Records supplied:
☆ ☆ ☆

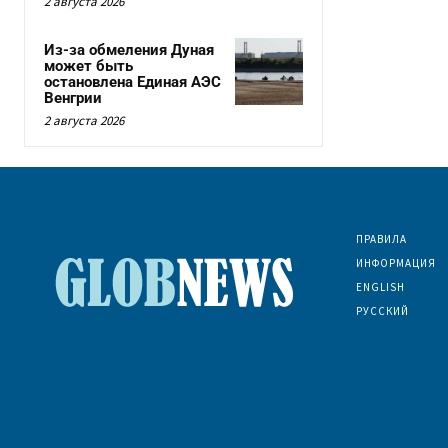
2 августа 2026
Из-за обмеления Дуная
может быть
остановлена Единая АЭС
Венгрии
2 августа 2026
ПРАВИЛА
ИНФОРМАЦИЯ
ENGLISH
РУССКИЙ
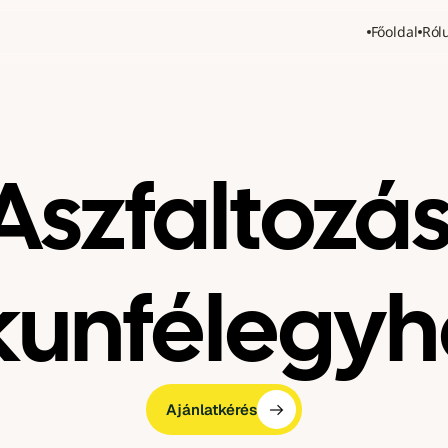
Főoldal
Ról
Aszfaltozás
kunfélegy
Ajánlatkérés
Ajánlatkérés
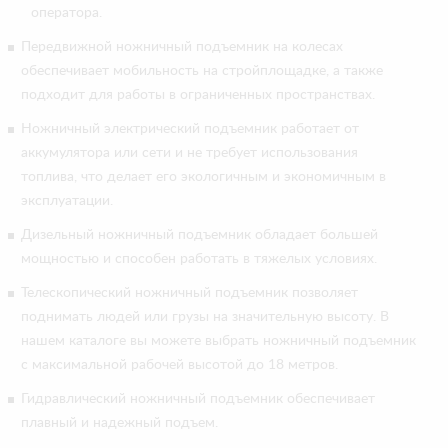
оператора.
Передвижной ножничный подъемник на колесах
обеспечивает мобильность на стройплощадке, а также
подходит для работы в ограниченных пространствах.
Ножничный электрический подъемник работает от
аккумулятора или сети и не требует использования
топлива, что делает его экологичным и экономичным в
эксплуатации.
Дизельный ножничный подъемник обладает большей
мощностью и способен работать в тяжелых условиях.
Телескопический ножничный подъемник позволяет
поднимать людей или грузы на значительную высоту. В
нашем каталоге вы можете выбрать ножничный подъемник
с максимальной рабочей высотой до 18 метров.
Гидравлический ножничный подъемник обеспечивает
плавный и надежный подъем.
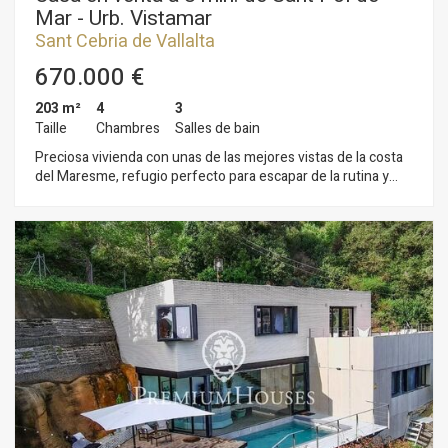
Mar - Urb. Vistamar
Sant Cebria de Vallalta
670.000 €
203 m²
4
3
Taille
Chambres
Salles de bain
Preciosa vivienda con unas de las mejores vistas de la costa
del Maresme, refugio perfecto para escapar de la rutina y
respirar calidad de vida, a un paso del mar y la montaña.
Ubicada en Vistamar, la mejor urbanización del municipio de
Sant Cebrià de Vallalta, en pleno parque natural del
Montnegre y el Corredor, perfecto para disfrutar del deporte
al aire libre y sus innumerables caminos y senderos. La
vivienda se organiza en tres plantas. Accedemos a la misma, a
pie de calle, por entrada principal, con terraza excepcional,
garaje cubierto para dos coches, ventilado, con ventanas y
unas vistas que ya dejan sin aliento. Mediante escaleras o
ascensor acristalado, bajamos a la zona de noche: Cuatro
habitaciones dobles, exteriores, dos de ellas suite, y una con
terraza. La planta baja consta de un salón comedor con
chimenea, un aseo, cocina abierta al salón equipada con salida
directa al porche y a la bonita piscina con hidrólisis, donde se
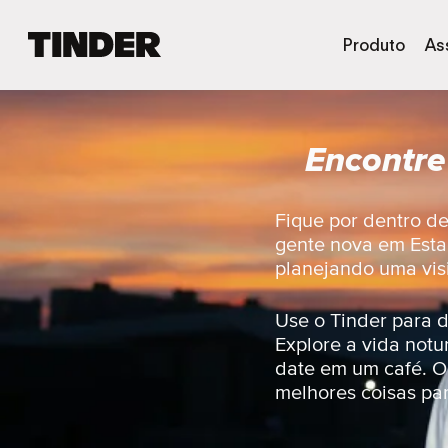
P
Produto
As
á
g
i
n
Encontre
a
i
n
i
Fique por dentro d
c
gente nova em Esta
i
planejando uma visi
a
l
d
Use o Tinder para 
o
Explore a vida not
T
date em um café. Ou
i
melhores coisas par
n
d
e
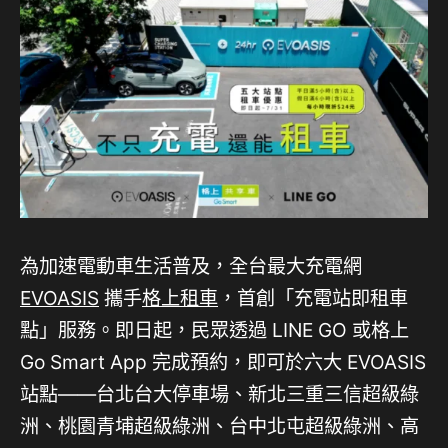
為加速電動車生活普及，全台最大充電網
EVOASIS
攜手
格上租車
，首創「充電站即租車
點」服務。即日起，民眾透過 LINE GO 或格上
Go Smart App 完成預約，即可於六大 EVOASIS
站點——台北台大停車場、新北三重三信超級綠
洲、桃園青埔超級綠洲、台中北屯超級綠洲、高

☆ ☆ ☆

"pie de calle, por" marks the last line to keep. Retype every line from the start of the entries through that one, exactly, and drop the pictures.

2 августа 2026
Из-за обмеления Дуная
может быть
остановлена Единая АЭС
Венгрии
2 августа 2026
ПРАВИЛА
ИНФОРМАЦИЯ
ENGLISH
РУССКИЙ
Főoldal
Ról
Aszfaltozás
kunfélegy
Ajánlatkérés
Ajánlatkérés
оператора.
Передвижной ножничный подъемник на колесах
обеспечивает мобильность на стройплощадке, а также
подходит для работы в ограниченных пространствах.
Ножничный электрический подъемник работает от
аккумулятора или сети и не требует использования
топлива, что делает его экологичным и экономичным в
эксплуатации.
Дизельный ножничный подъемник обладает большей
мощностью и способен работать в тяжелых условиях.
Телескопический ножничный подъемник позволяет
поднимать людей или грузы на значительную высоту. В
нашем каталоге вы можете выбрать ножничный подъемник
с максимальной рабочей высотой до 18 метров.
Гидравлический ножничный подъемник обеспечивает
плавный и надежный подъем.
Mar - Urb. Vistamar
Sant Cebria de Vallalta
670.000 €
203 m²
4
3
Taille
Chambres
Salles de bain
Preciosa vivienda con unas de las mejores vistas de la costa
del Maresme, refugio perfecto para escapar de la rutina y
respirar calidad de vida, a un paso del mar y la montaña.
Ubicada en Vistamar, la mejor urbanización del municipio de
Sant Cebrià de Vallalta, en pleno parque natural del
Montnegre y el Corredor, perfecto para disfrutar del deporte
al aire libre y sus innumerables caminos y senderos. La
vivienda se organiza en tres plantas. Accedemos a la misma, a
pie de calle, por entrada principal, con terraza excepcional,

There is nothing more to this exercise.